(Saved entries)
-----
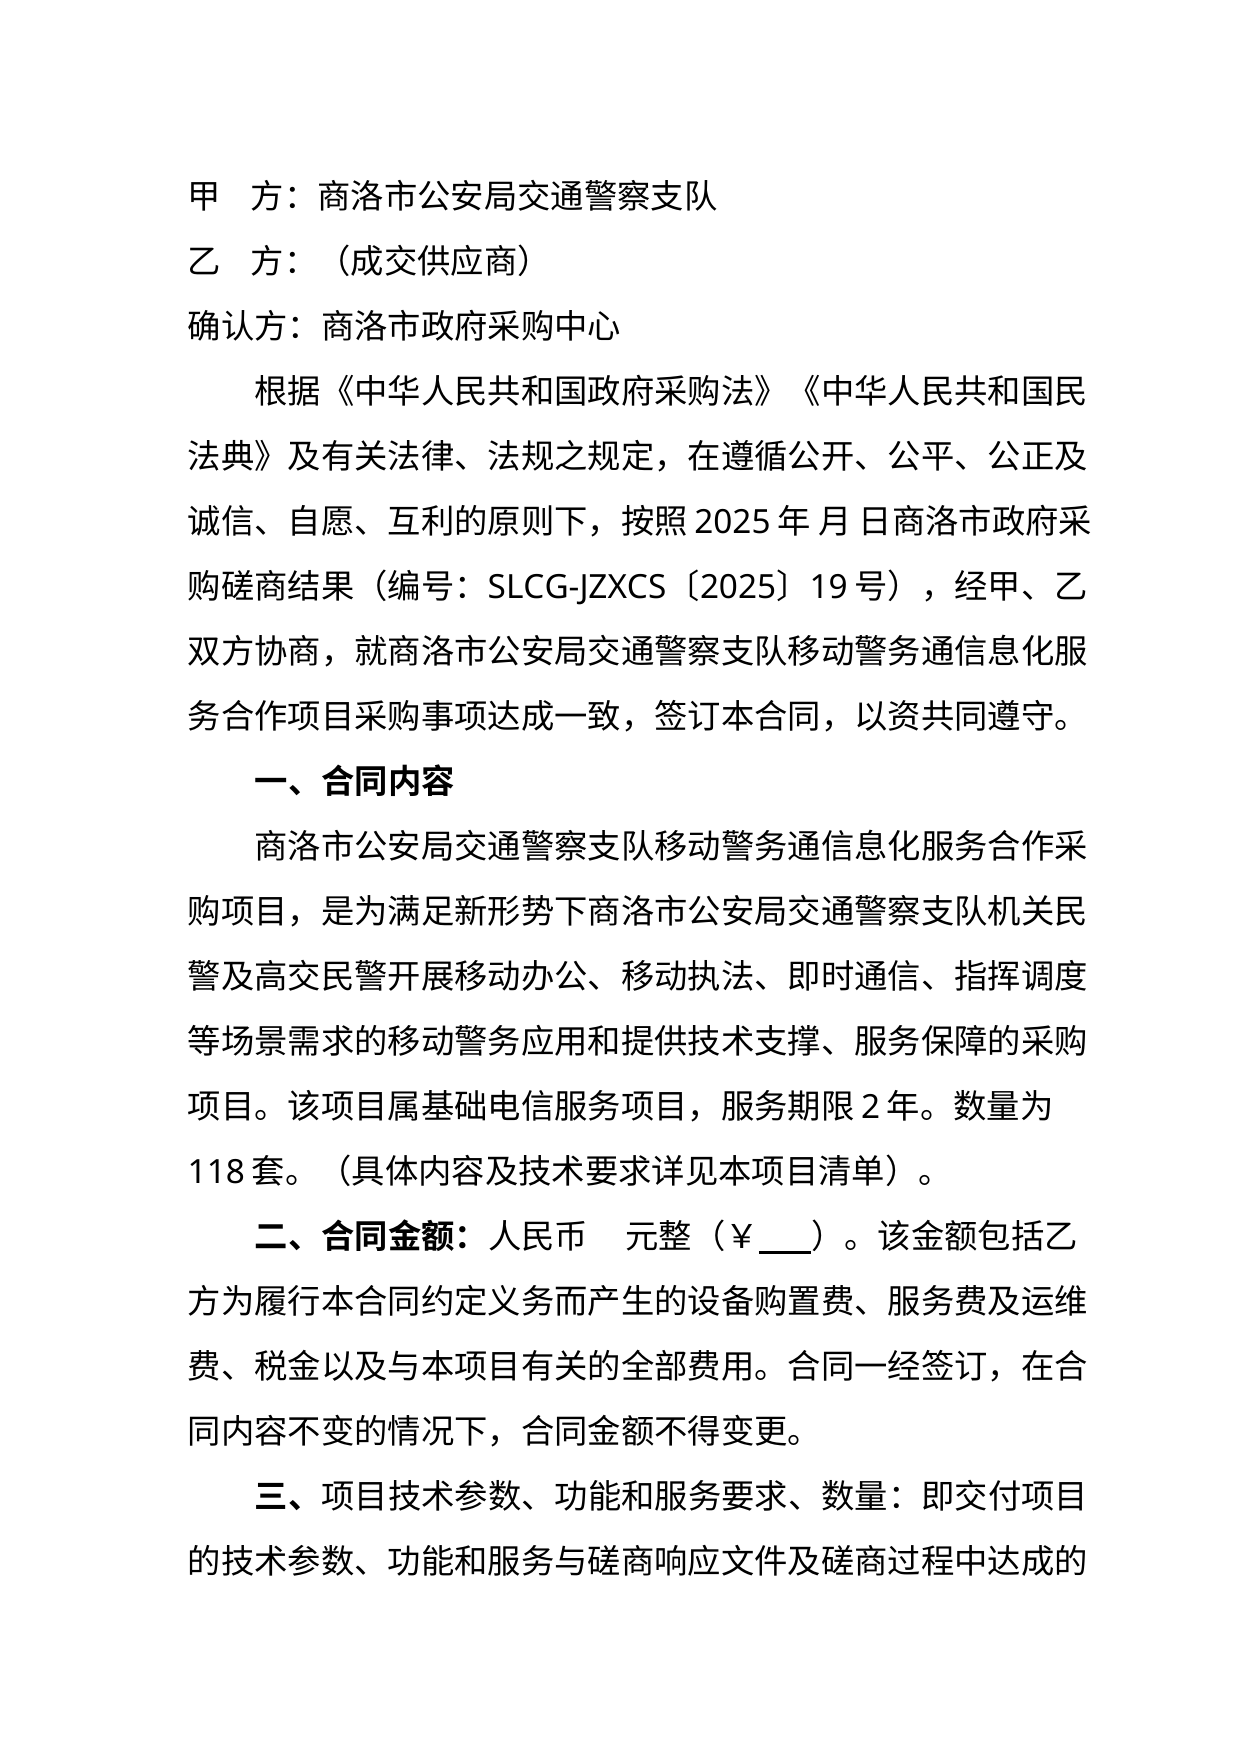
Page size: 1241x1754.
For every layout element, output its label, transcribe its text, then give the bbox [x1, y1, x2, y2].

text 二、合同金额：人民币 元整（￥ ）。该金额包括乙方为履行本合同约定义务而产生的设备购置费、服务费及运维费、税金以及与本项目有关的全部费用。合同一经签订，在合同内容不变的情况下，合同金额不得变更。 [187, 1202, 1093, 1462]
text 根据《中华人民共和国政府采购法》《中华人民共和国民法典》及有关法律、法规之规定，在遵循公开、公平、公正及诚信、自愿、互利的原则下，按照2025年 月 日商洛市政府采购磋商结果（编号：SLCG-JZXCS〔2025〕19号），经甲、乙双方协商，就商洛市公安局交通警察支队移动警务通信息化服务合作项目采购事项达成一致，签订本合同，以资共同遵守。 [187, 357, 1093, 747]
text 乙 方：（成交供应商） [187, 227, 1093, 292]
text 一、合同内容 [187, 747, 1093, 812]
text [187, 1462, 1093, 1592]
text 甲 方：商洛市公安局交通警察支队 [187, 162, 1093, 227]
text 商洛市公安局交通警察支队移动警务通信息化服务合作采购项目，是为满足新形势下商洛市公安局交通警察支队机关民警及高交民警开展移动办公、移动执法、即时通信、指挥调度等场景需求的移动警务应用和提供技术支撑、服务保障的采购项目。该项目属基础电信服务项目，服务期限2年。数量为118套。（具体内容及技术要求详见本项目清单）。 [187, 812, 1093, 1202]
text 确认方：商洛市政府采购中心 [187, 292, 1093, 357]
-----
First drop every picture, then print the data above exactly as it stands.

• [Task solution]:
Page size: 1241x1754.
For every layout element, output its label, transcribe its text, then give the bbox [x1, y1, x2, y2].

text 二、合同金额：人民币 元整（￥ ）。该金额包括乙方为履行本合同约定义务而产生的设备购置费、服务费及运维费、税金以及与本项目有关的全部费用。合同一经签订，在合同内容不变的情况下，合同金额不得变更。 [187, 1202, 1093, 1462]
text 根据《中华人民共和国政府采购法》《中华人民共和国民法典》及有关法律、法规之规定，在遵循公开、公平、公正及诚信、自愿、互利的原则下，按照2025年 月 日商洛市政府采购磋商结果（编号：SLCG-JZXCS〔2025〕19号），经甲、乙双方协商，就商洛市公安局交通警察支队移动警务通信息化服务合作项目采购事项达成一致，签订本合同，以资共同遵守。 [187, 357, 1093, 747]
text 乙 方：（成交供应商） [187, 227, 1093, 292]
text 一、合同内容 [187, 747, 1093, 812]
text [187, 1462, 1093, 1592]
text 甲 方：商洛市公安局交通警察支队 [187, 162, 1093, 227]
text 商洛市公安局交通警察支队移动警务通信息化服务合作采购项目，是为满足新形势下商洛市公安局交通警察支队机关民警及高交民警开展移动办公、移动执法、即时通信、指挥调度等场景需求的移动警务应用和提供技术支撑、服务保障的采购项目。该项目属基础电信服务项目，服务期限2年。数量为118套。（具体内容及技术要求详见本项目清单）。 [187, 812, 1093, 1202]
text 确认方：商洛市政府采购中心 [187, 292, 1093, 357]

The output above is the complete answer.